Whether your page is written in reStructuredText or as a Jupyter notebook, it must be included in the TARDIS documentation. This has three steps:

  1. Determine the appropriate location for the page within the documentation. Feel free to reach out to someone in the TARDIS collaboration for help with this step.

  2. Place your file in the corresponding directory in the docs/ directory of the repository. For example, the Using TARDIS Widgets is a subpage of “Visualization Tools and Widgets” under the Input/Output section of the documentation, so it is placed in docs/io/visualization/.

  3. Include your file in the/a toctree of the corresponding index.rst. For example, Using TARDIS Widgets was included in a toctree of docs/io/visualization/index.rst.

Note

When new functions or classes are added to the code, in addition to documentation, docstrings must always be added. Read this section of our code quality guidelines to understand their importance and how they should be formatted. Sphinx uses these docstrings to auto-generate the API documentation for entire TARDIS package. Please make sure that you have correctly formatted the docstrings by checking how the corresponding module’s API looks once you build the documentation.

Building documentation locally

To build TARDIS documentation locally, use the following commands:

cd docs
make html

Note

  • If you’re working on a fresh local copy of the TARDIS repository, you might need to do python setup.py develop before executing these commands.

  • Use DISABLE_NBSPHINX=1 make html to disable notebook rendering (fast mode).

  • Use make html CORES=<number of cores> to have the documentation build in parallel. Using make html CORES=auto instructs Sphinx to use all of your device’s cores.

After running this command, you can find the built docs (i.e. HTML webpages) in docs/_build/html. Open the index.html in your browser to see how the documentation looks like with your edits. Navigate to page where you made changes or file that you added to check whether it looks as intended or not.

Additionally, check your terminal for warning messages during the documentation build (often caused by faulty hyperlinks or failing to include the page in the documentation). These should be repaired prior to merging your changes into the documentation.

Sharing the built documentation in your PR (Documentation Preview)

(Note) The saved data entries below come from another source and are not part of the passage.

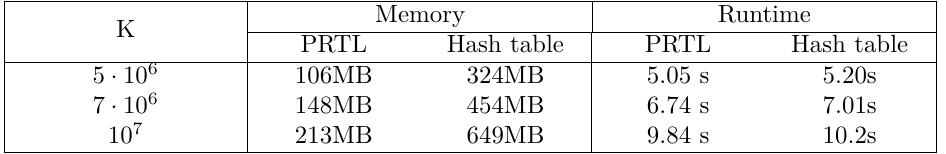
Table 4: Comparing the insertion runtime and memory occupation of a PRTL vs. a hash table. K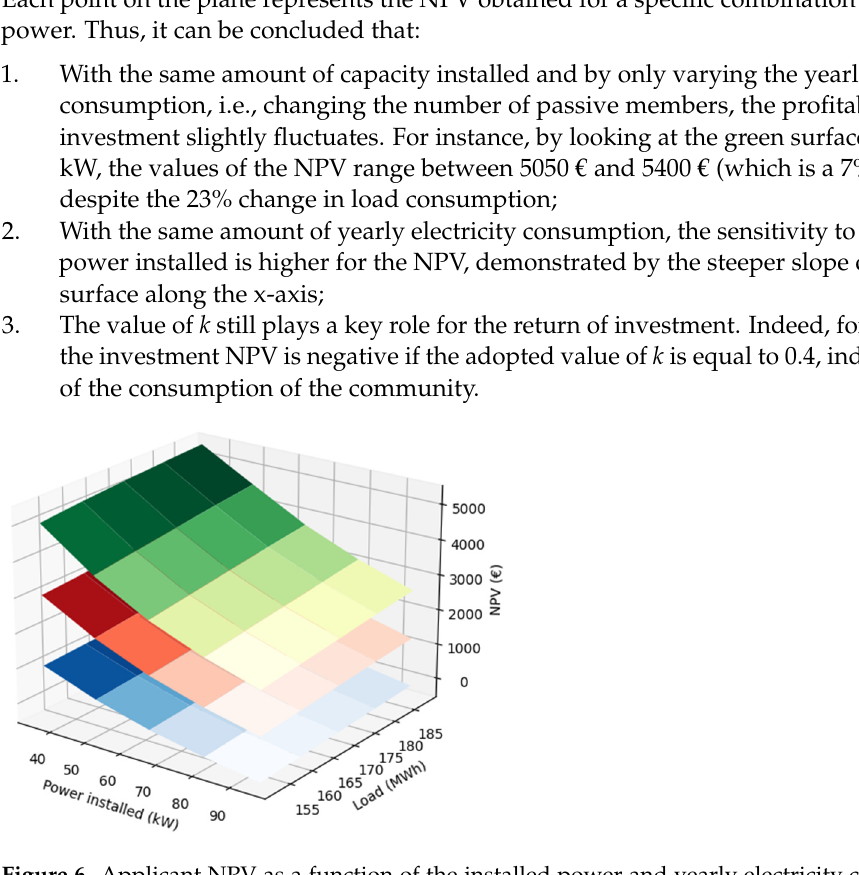
Figure 6. Applicant NPV as a function of the installed power and yearly electricity consumption. Blue surface obtained for values of k = 0.4, red surface for k = 0.6 and green surface for k = 0.8 .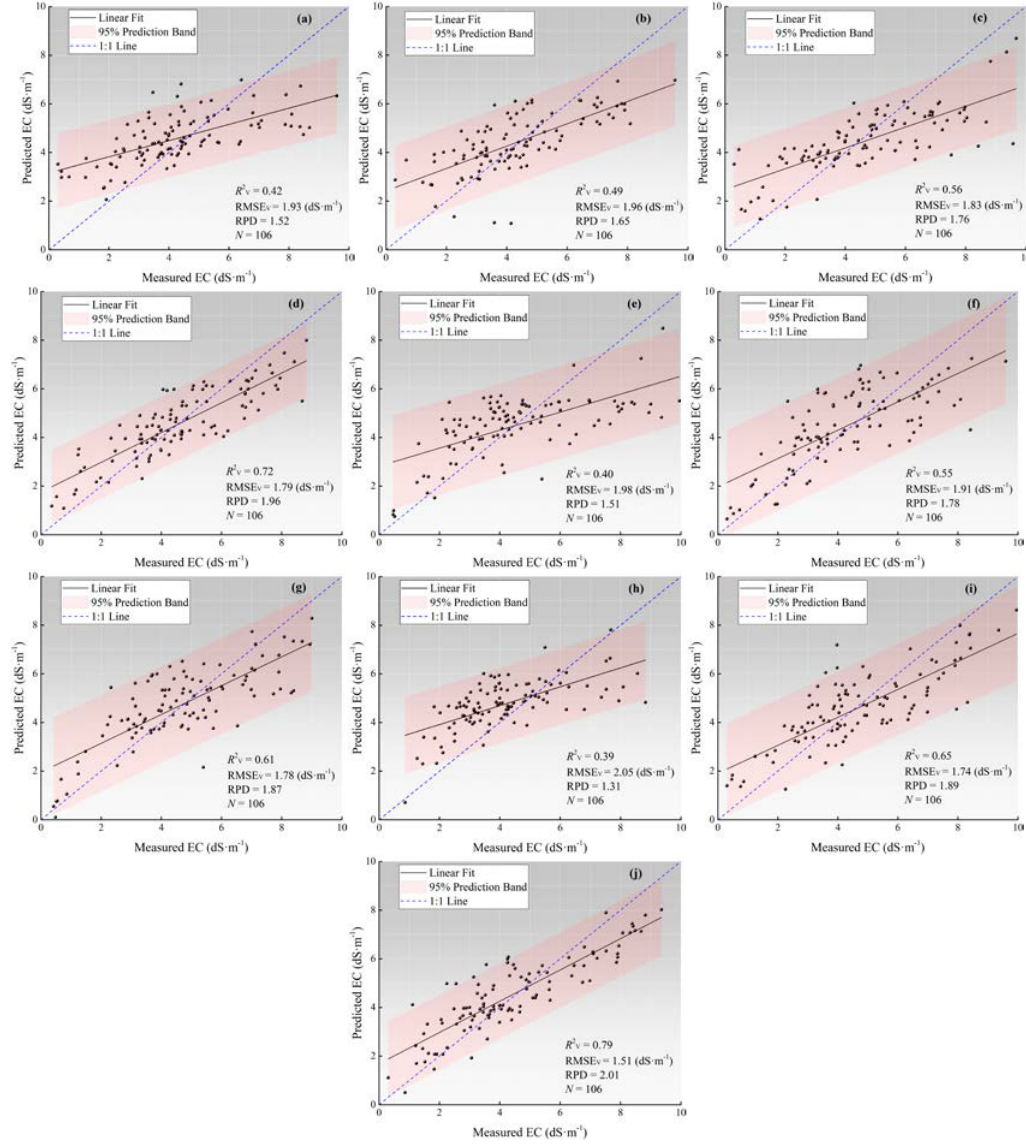
Figure 13. The scatter plot of measured versus predicted EC. ( a ) the result of Raw-I-PLSR model, ( b ) the result of Raw-II-PLSR model, ( c – h ) the results of (I-VI) PLSR models, ( i ) the result of α -PLSR model, and ( j ) the result of β -PLSR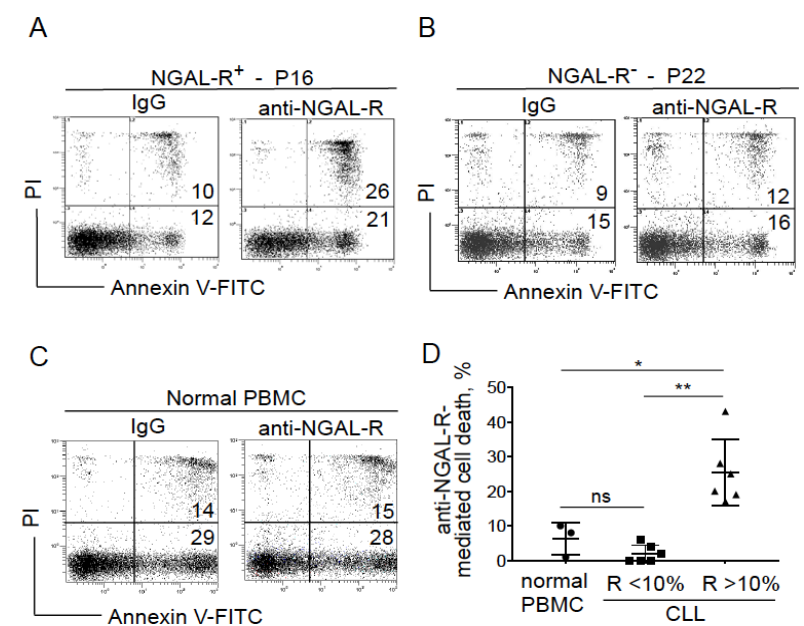
Figure 4. Anti-NGAL-R antibodies induce the death in CLL cells. ( A – C ) Representative cytograms of ( A ) NGAL-R + CLL cells (44%; P16), ( B ) NGAL-R - CLL cells (0%; P22) and ( C ) normal PBMCs cultured for 24 h in the presence or absence of 20 μg/mL anti-NGAL-R antibodies or rabbit IgG (isotype control); detection of apoptotic cells after annexin-V-FITC/PI staining and flow cytometry. Results are as log PI fluorescence intensity ( y -axis) vs. log annexin-V-FITC fluorescence intensity ( x -axis). The percentage of annexin-V-positive cells is shown. ( D ) Quantification of anti-NGAL-R-mediated survival levels in PBMCs from healthy individuals and CLL cells from untreated patients. The percentage of anti-NGAL-R-mediated survival is determined by subtracting the percentage of annexin-positive cells in the presence of rabbit IgG from the percentage of annexin-positive cells in the presence of anti-NGAL-R Ab. The data are presented as mean ± SD (normal PBMCs, n = 3; CLL cells, n = 12, with n = 6 NGAL-R + (≥10%) and n = 6 NGAL-R − (<10%); Statistical relevance was assessed with the unpaired t -test; not significant (ns); * p < 0.05; ** p <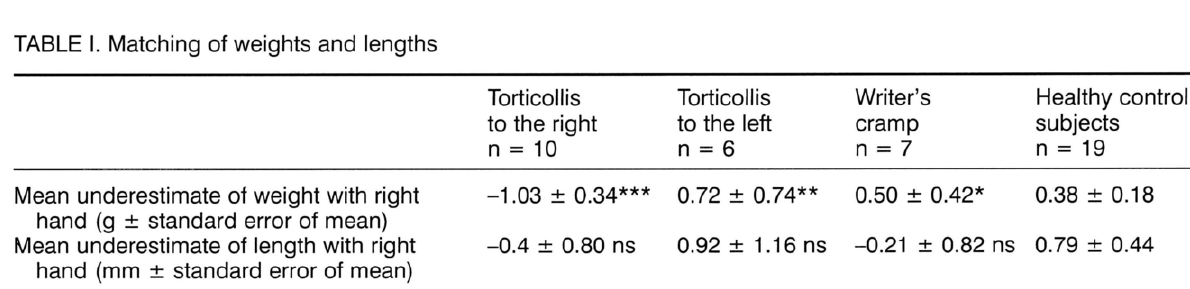
TABLE I. Matching of weights and lengths Torticollis Torticollis Writer's Healthy control to the right to the left cramp subjects n = 10 n=6 n = 7 n = 19 -1.03 ± 0.34*** Mean underestimate of weight with right hand (g ± standard error of mean) Mean underestimate of length with right hand (mm ± standard error of mean) *** p < 0.002 with respect to control subjects, ** p < 0.004 with respect to torticollis to the right, * p < 0.05 with respect to the left, ns = not significant by ANOVA with Fisher's PLSD.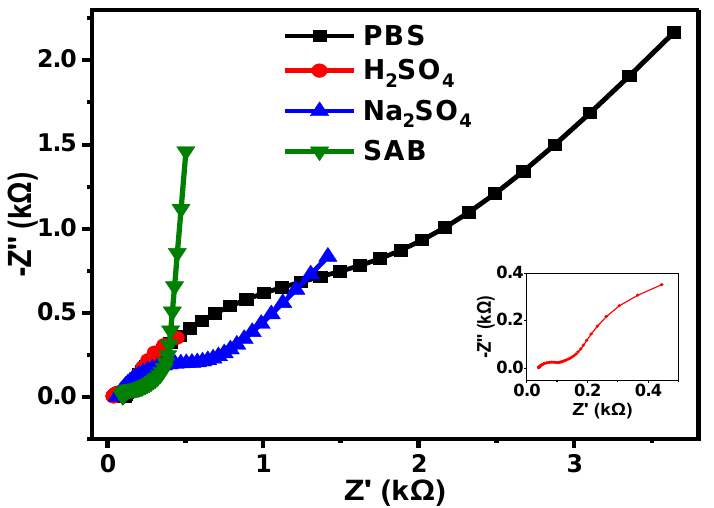
Figure 14. Nyquist plots of GCE-NiPcMWCNTs electrode in PBS, H 2 SO 4 , Na 2 SO 4 , and SAB electro- lytes.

When you make edits in TARDIS documentation and submit a PR, we can only see the changes in source files in GitHub files diff, but not the built documentation (webpages). This is usually fine unless you have made changes in the documentation itself or changes that could break the Jupyter notebooks used in the documentation. In such cases, you should share the preview of documentation with your changes by building it online via GitHub. This will help us (the reviewers of your PR) to check how the documentation will look once your PR is merged.

To preview your changes to the documentation on GitHub, please:

  1. Enable GitHub Actions in the Actions tab of your fork.

  2. Under Settings -> Pages in your fork, make sure GitHub Pages is being built from the gh-pages branch and the / (root) folder.

Then, there are two ways to trigger the build:

  1. If the branch you are working on contains the word doc in it, then every commit pushed to that branch will trigger the build.

  2. If your commit message contains the [build docs] tag, then that commit will trigger the build.

You can check for warning messages via the Actions tab of your fork. Your preview will be available at <username>.github.io/tardis/branch/<branch name>/index.html.

Note

You always can trigger a new build by pushing an empty commit: git commit --allow-empty -m "[build docs]"

Warning

On GitHub, built documentation files (including .ipynb files built by Sphinx) can be a maximum of 100 MB. You can check the file sizes after a local documentation build in docs/_build/html, or after a documentation preview on GitHub in the gh-pages branch. Note that image output in notebooks built by Sphinx are by default in SVG format. For detailed images, these images can be very large. If file size becomes a problem, you will need to change the image format for that notebook by placing %config InlineBackend.figure_formats='png2x' in a hidden cell at the beginning of the notebook.